• [Exercise brief]: Write out, with no changes, every line starting at the one that contains "Figure 1 The" and ending at the last line of the data below. Leave pictures out.

• [Record set]:

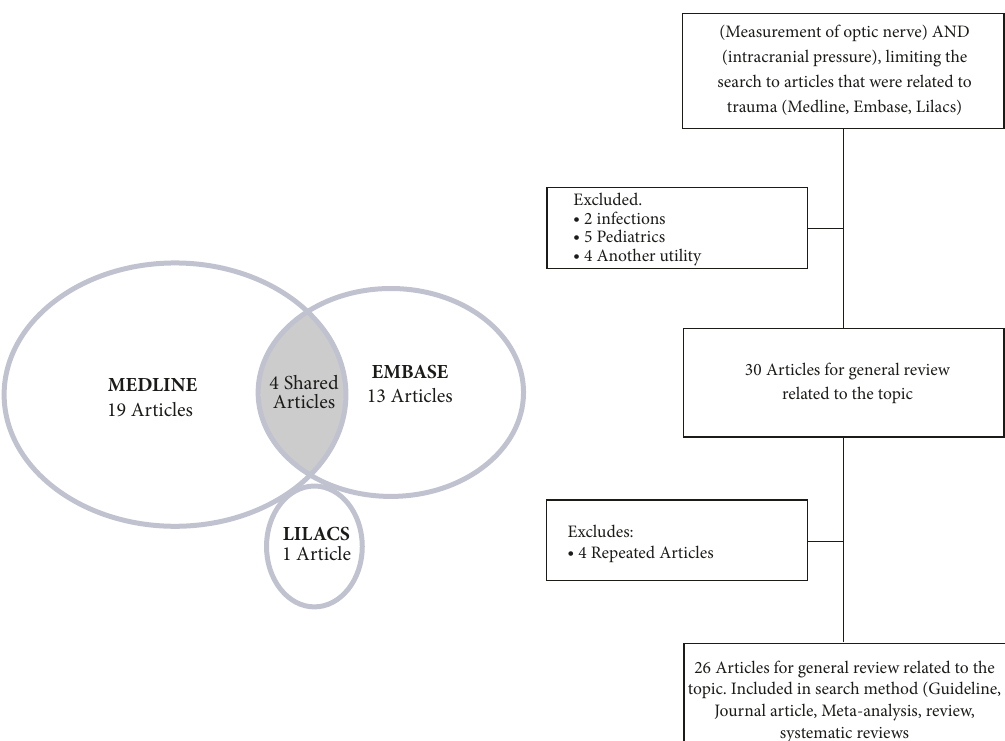
Figure 1: Search methods in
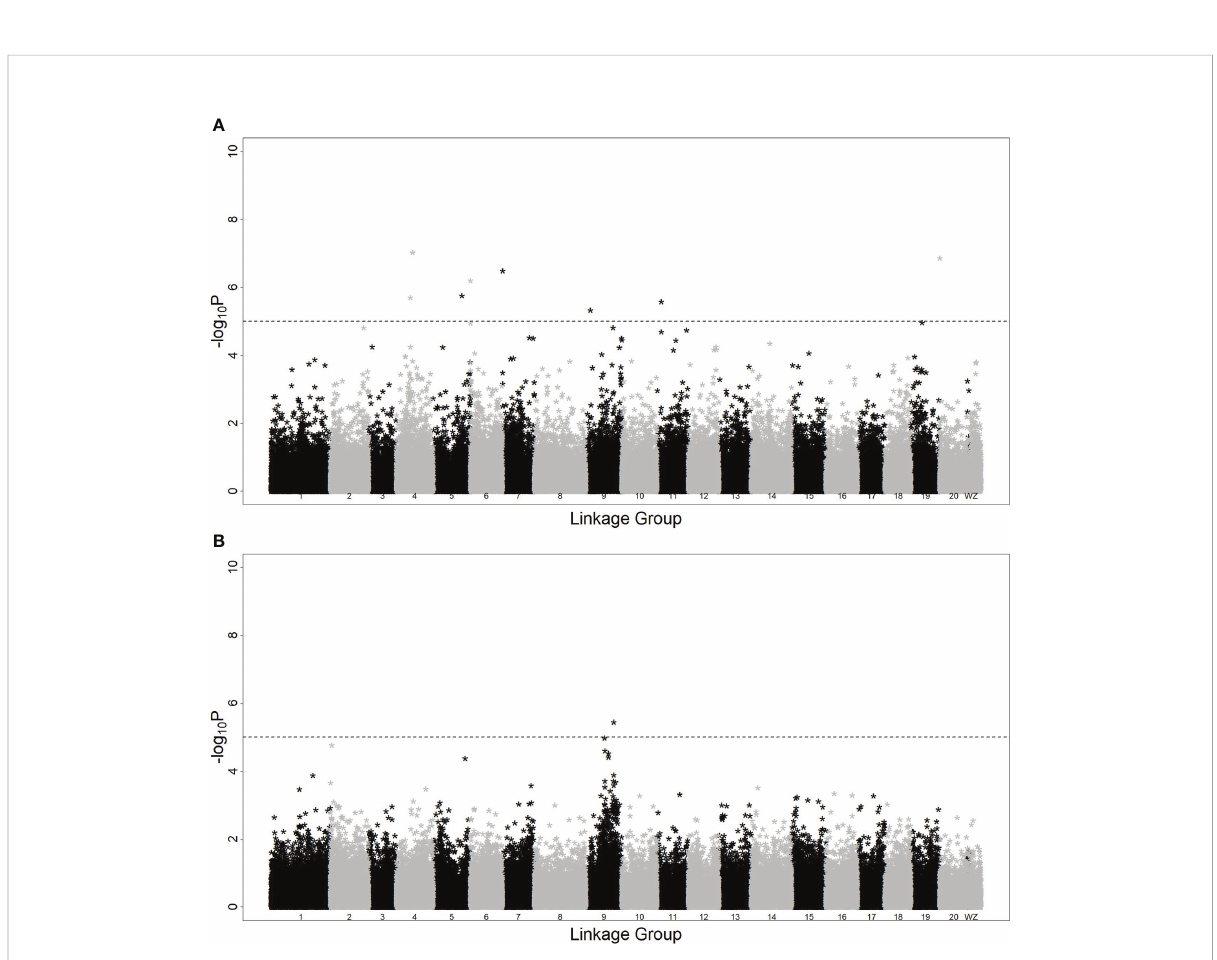
FIGURE 2 Genome-wide association study of hypermelanosis of Chinese tongue sole. (A) : hypermelanosis area; (B) : hypermelanosis incidence *:the negative logarithm of P-values at the corresponding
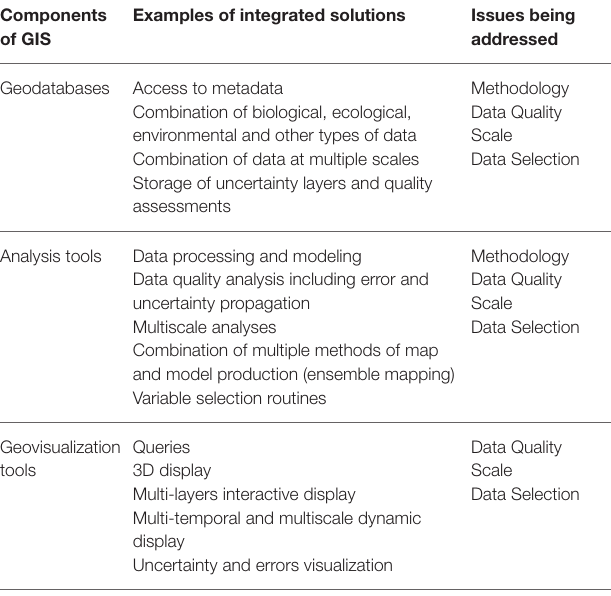
TABLE 4 | The different components of GIS that make them potential candidates for informing decision-making in marine conservation and management while facilitating awareness on the different issues highlighted in this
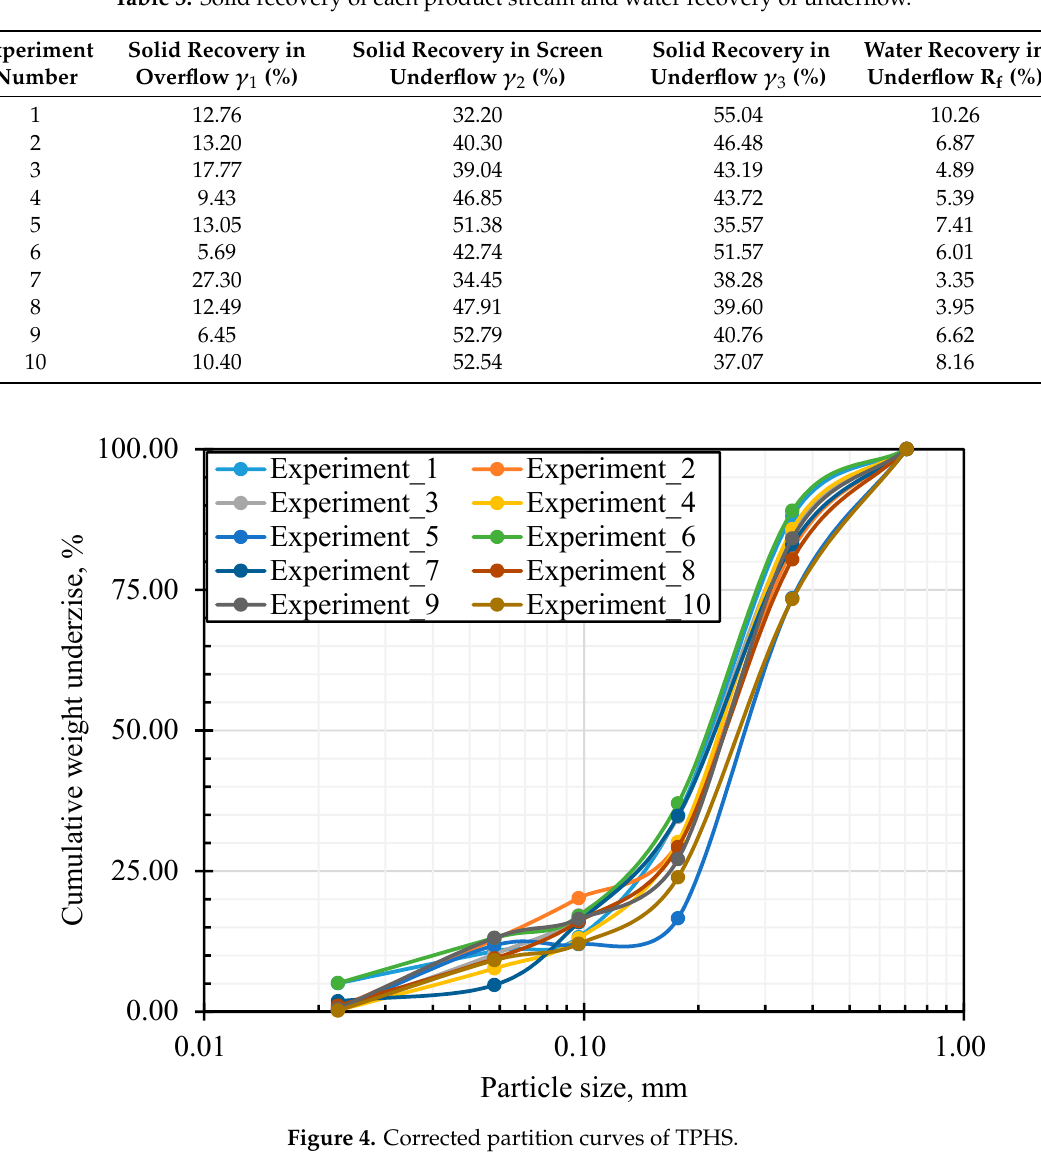
Table 3. Solid recovery of each product stream and water recovery of underflow.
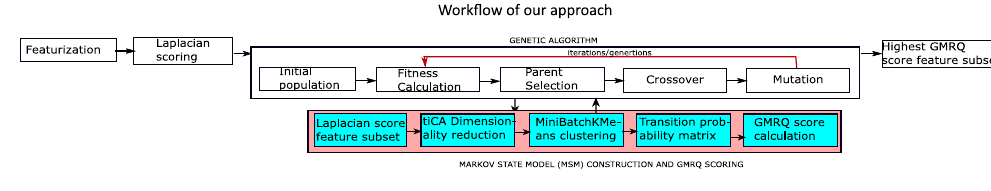
Figure 1 The proposed methodology for the identification of the optimal features. Full-size DOI:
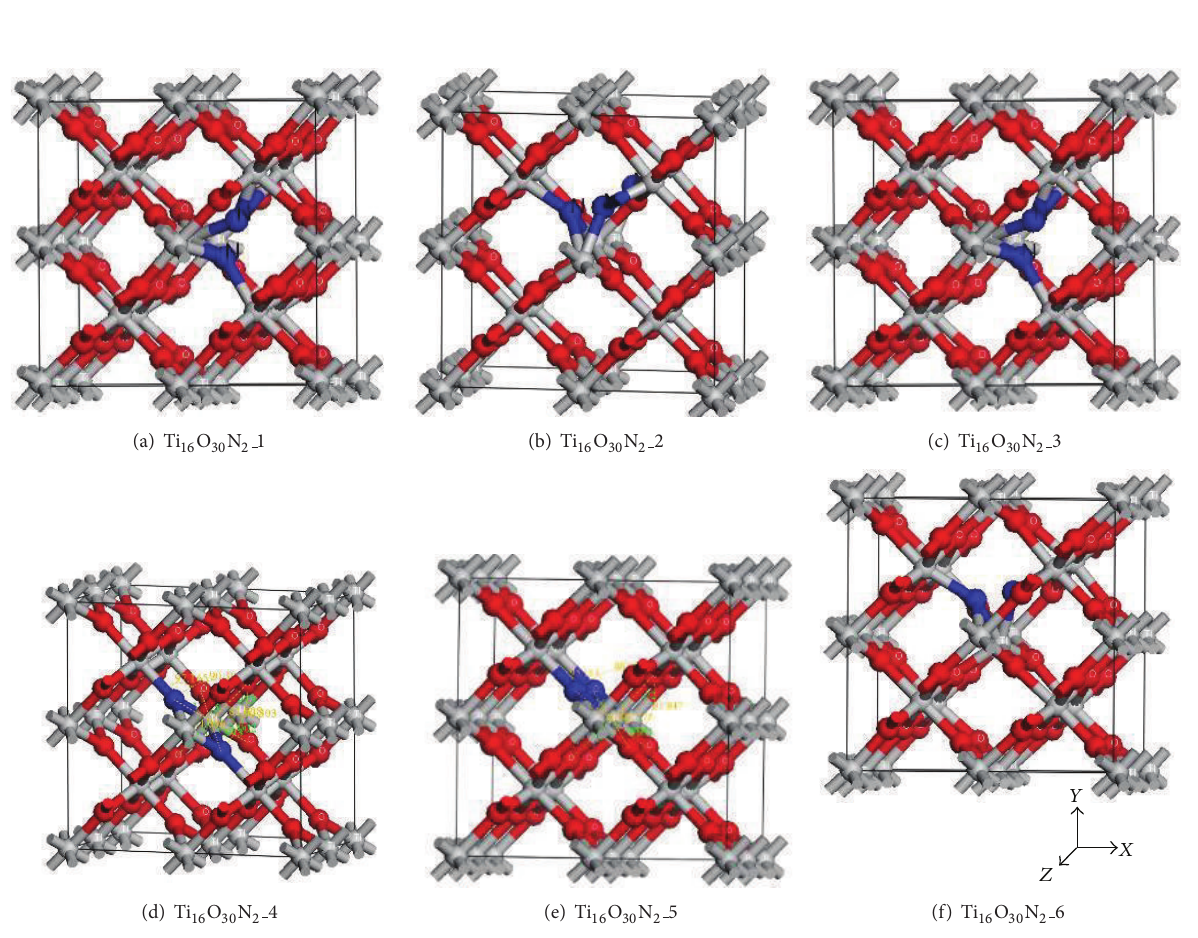
Figure 4: The structures of six kinds of Ti 16 O 30 N 2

• [Solution for this problem]:
Figure 1 The proposed methodology for the identification of the optimal features. Full-size DOI:
Figure 4: The structures of six kinds of Ti 16 O 30 N 2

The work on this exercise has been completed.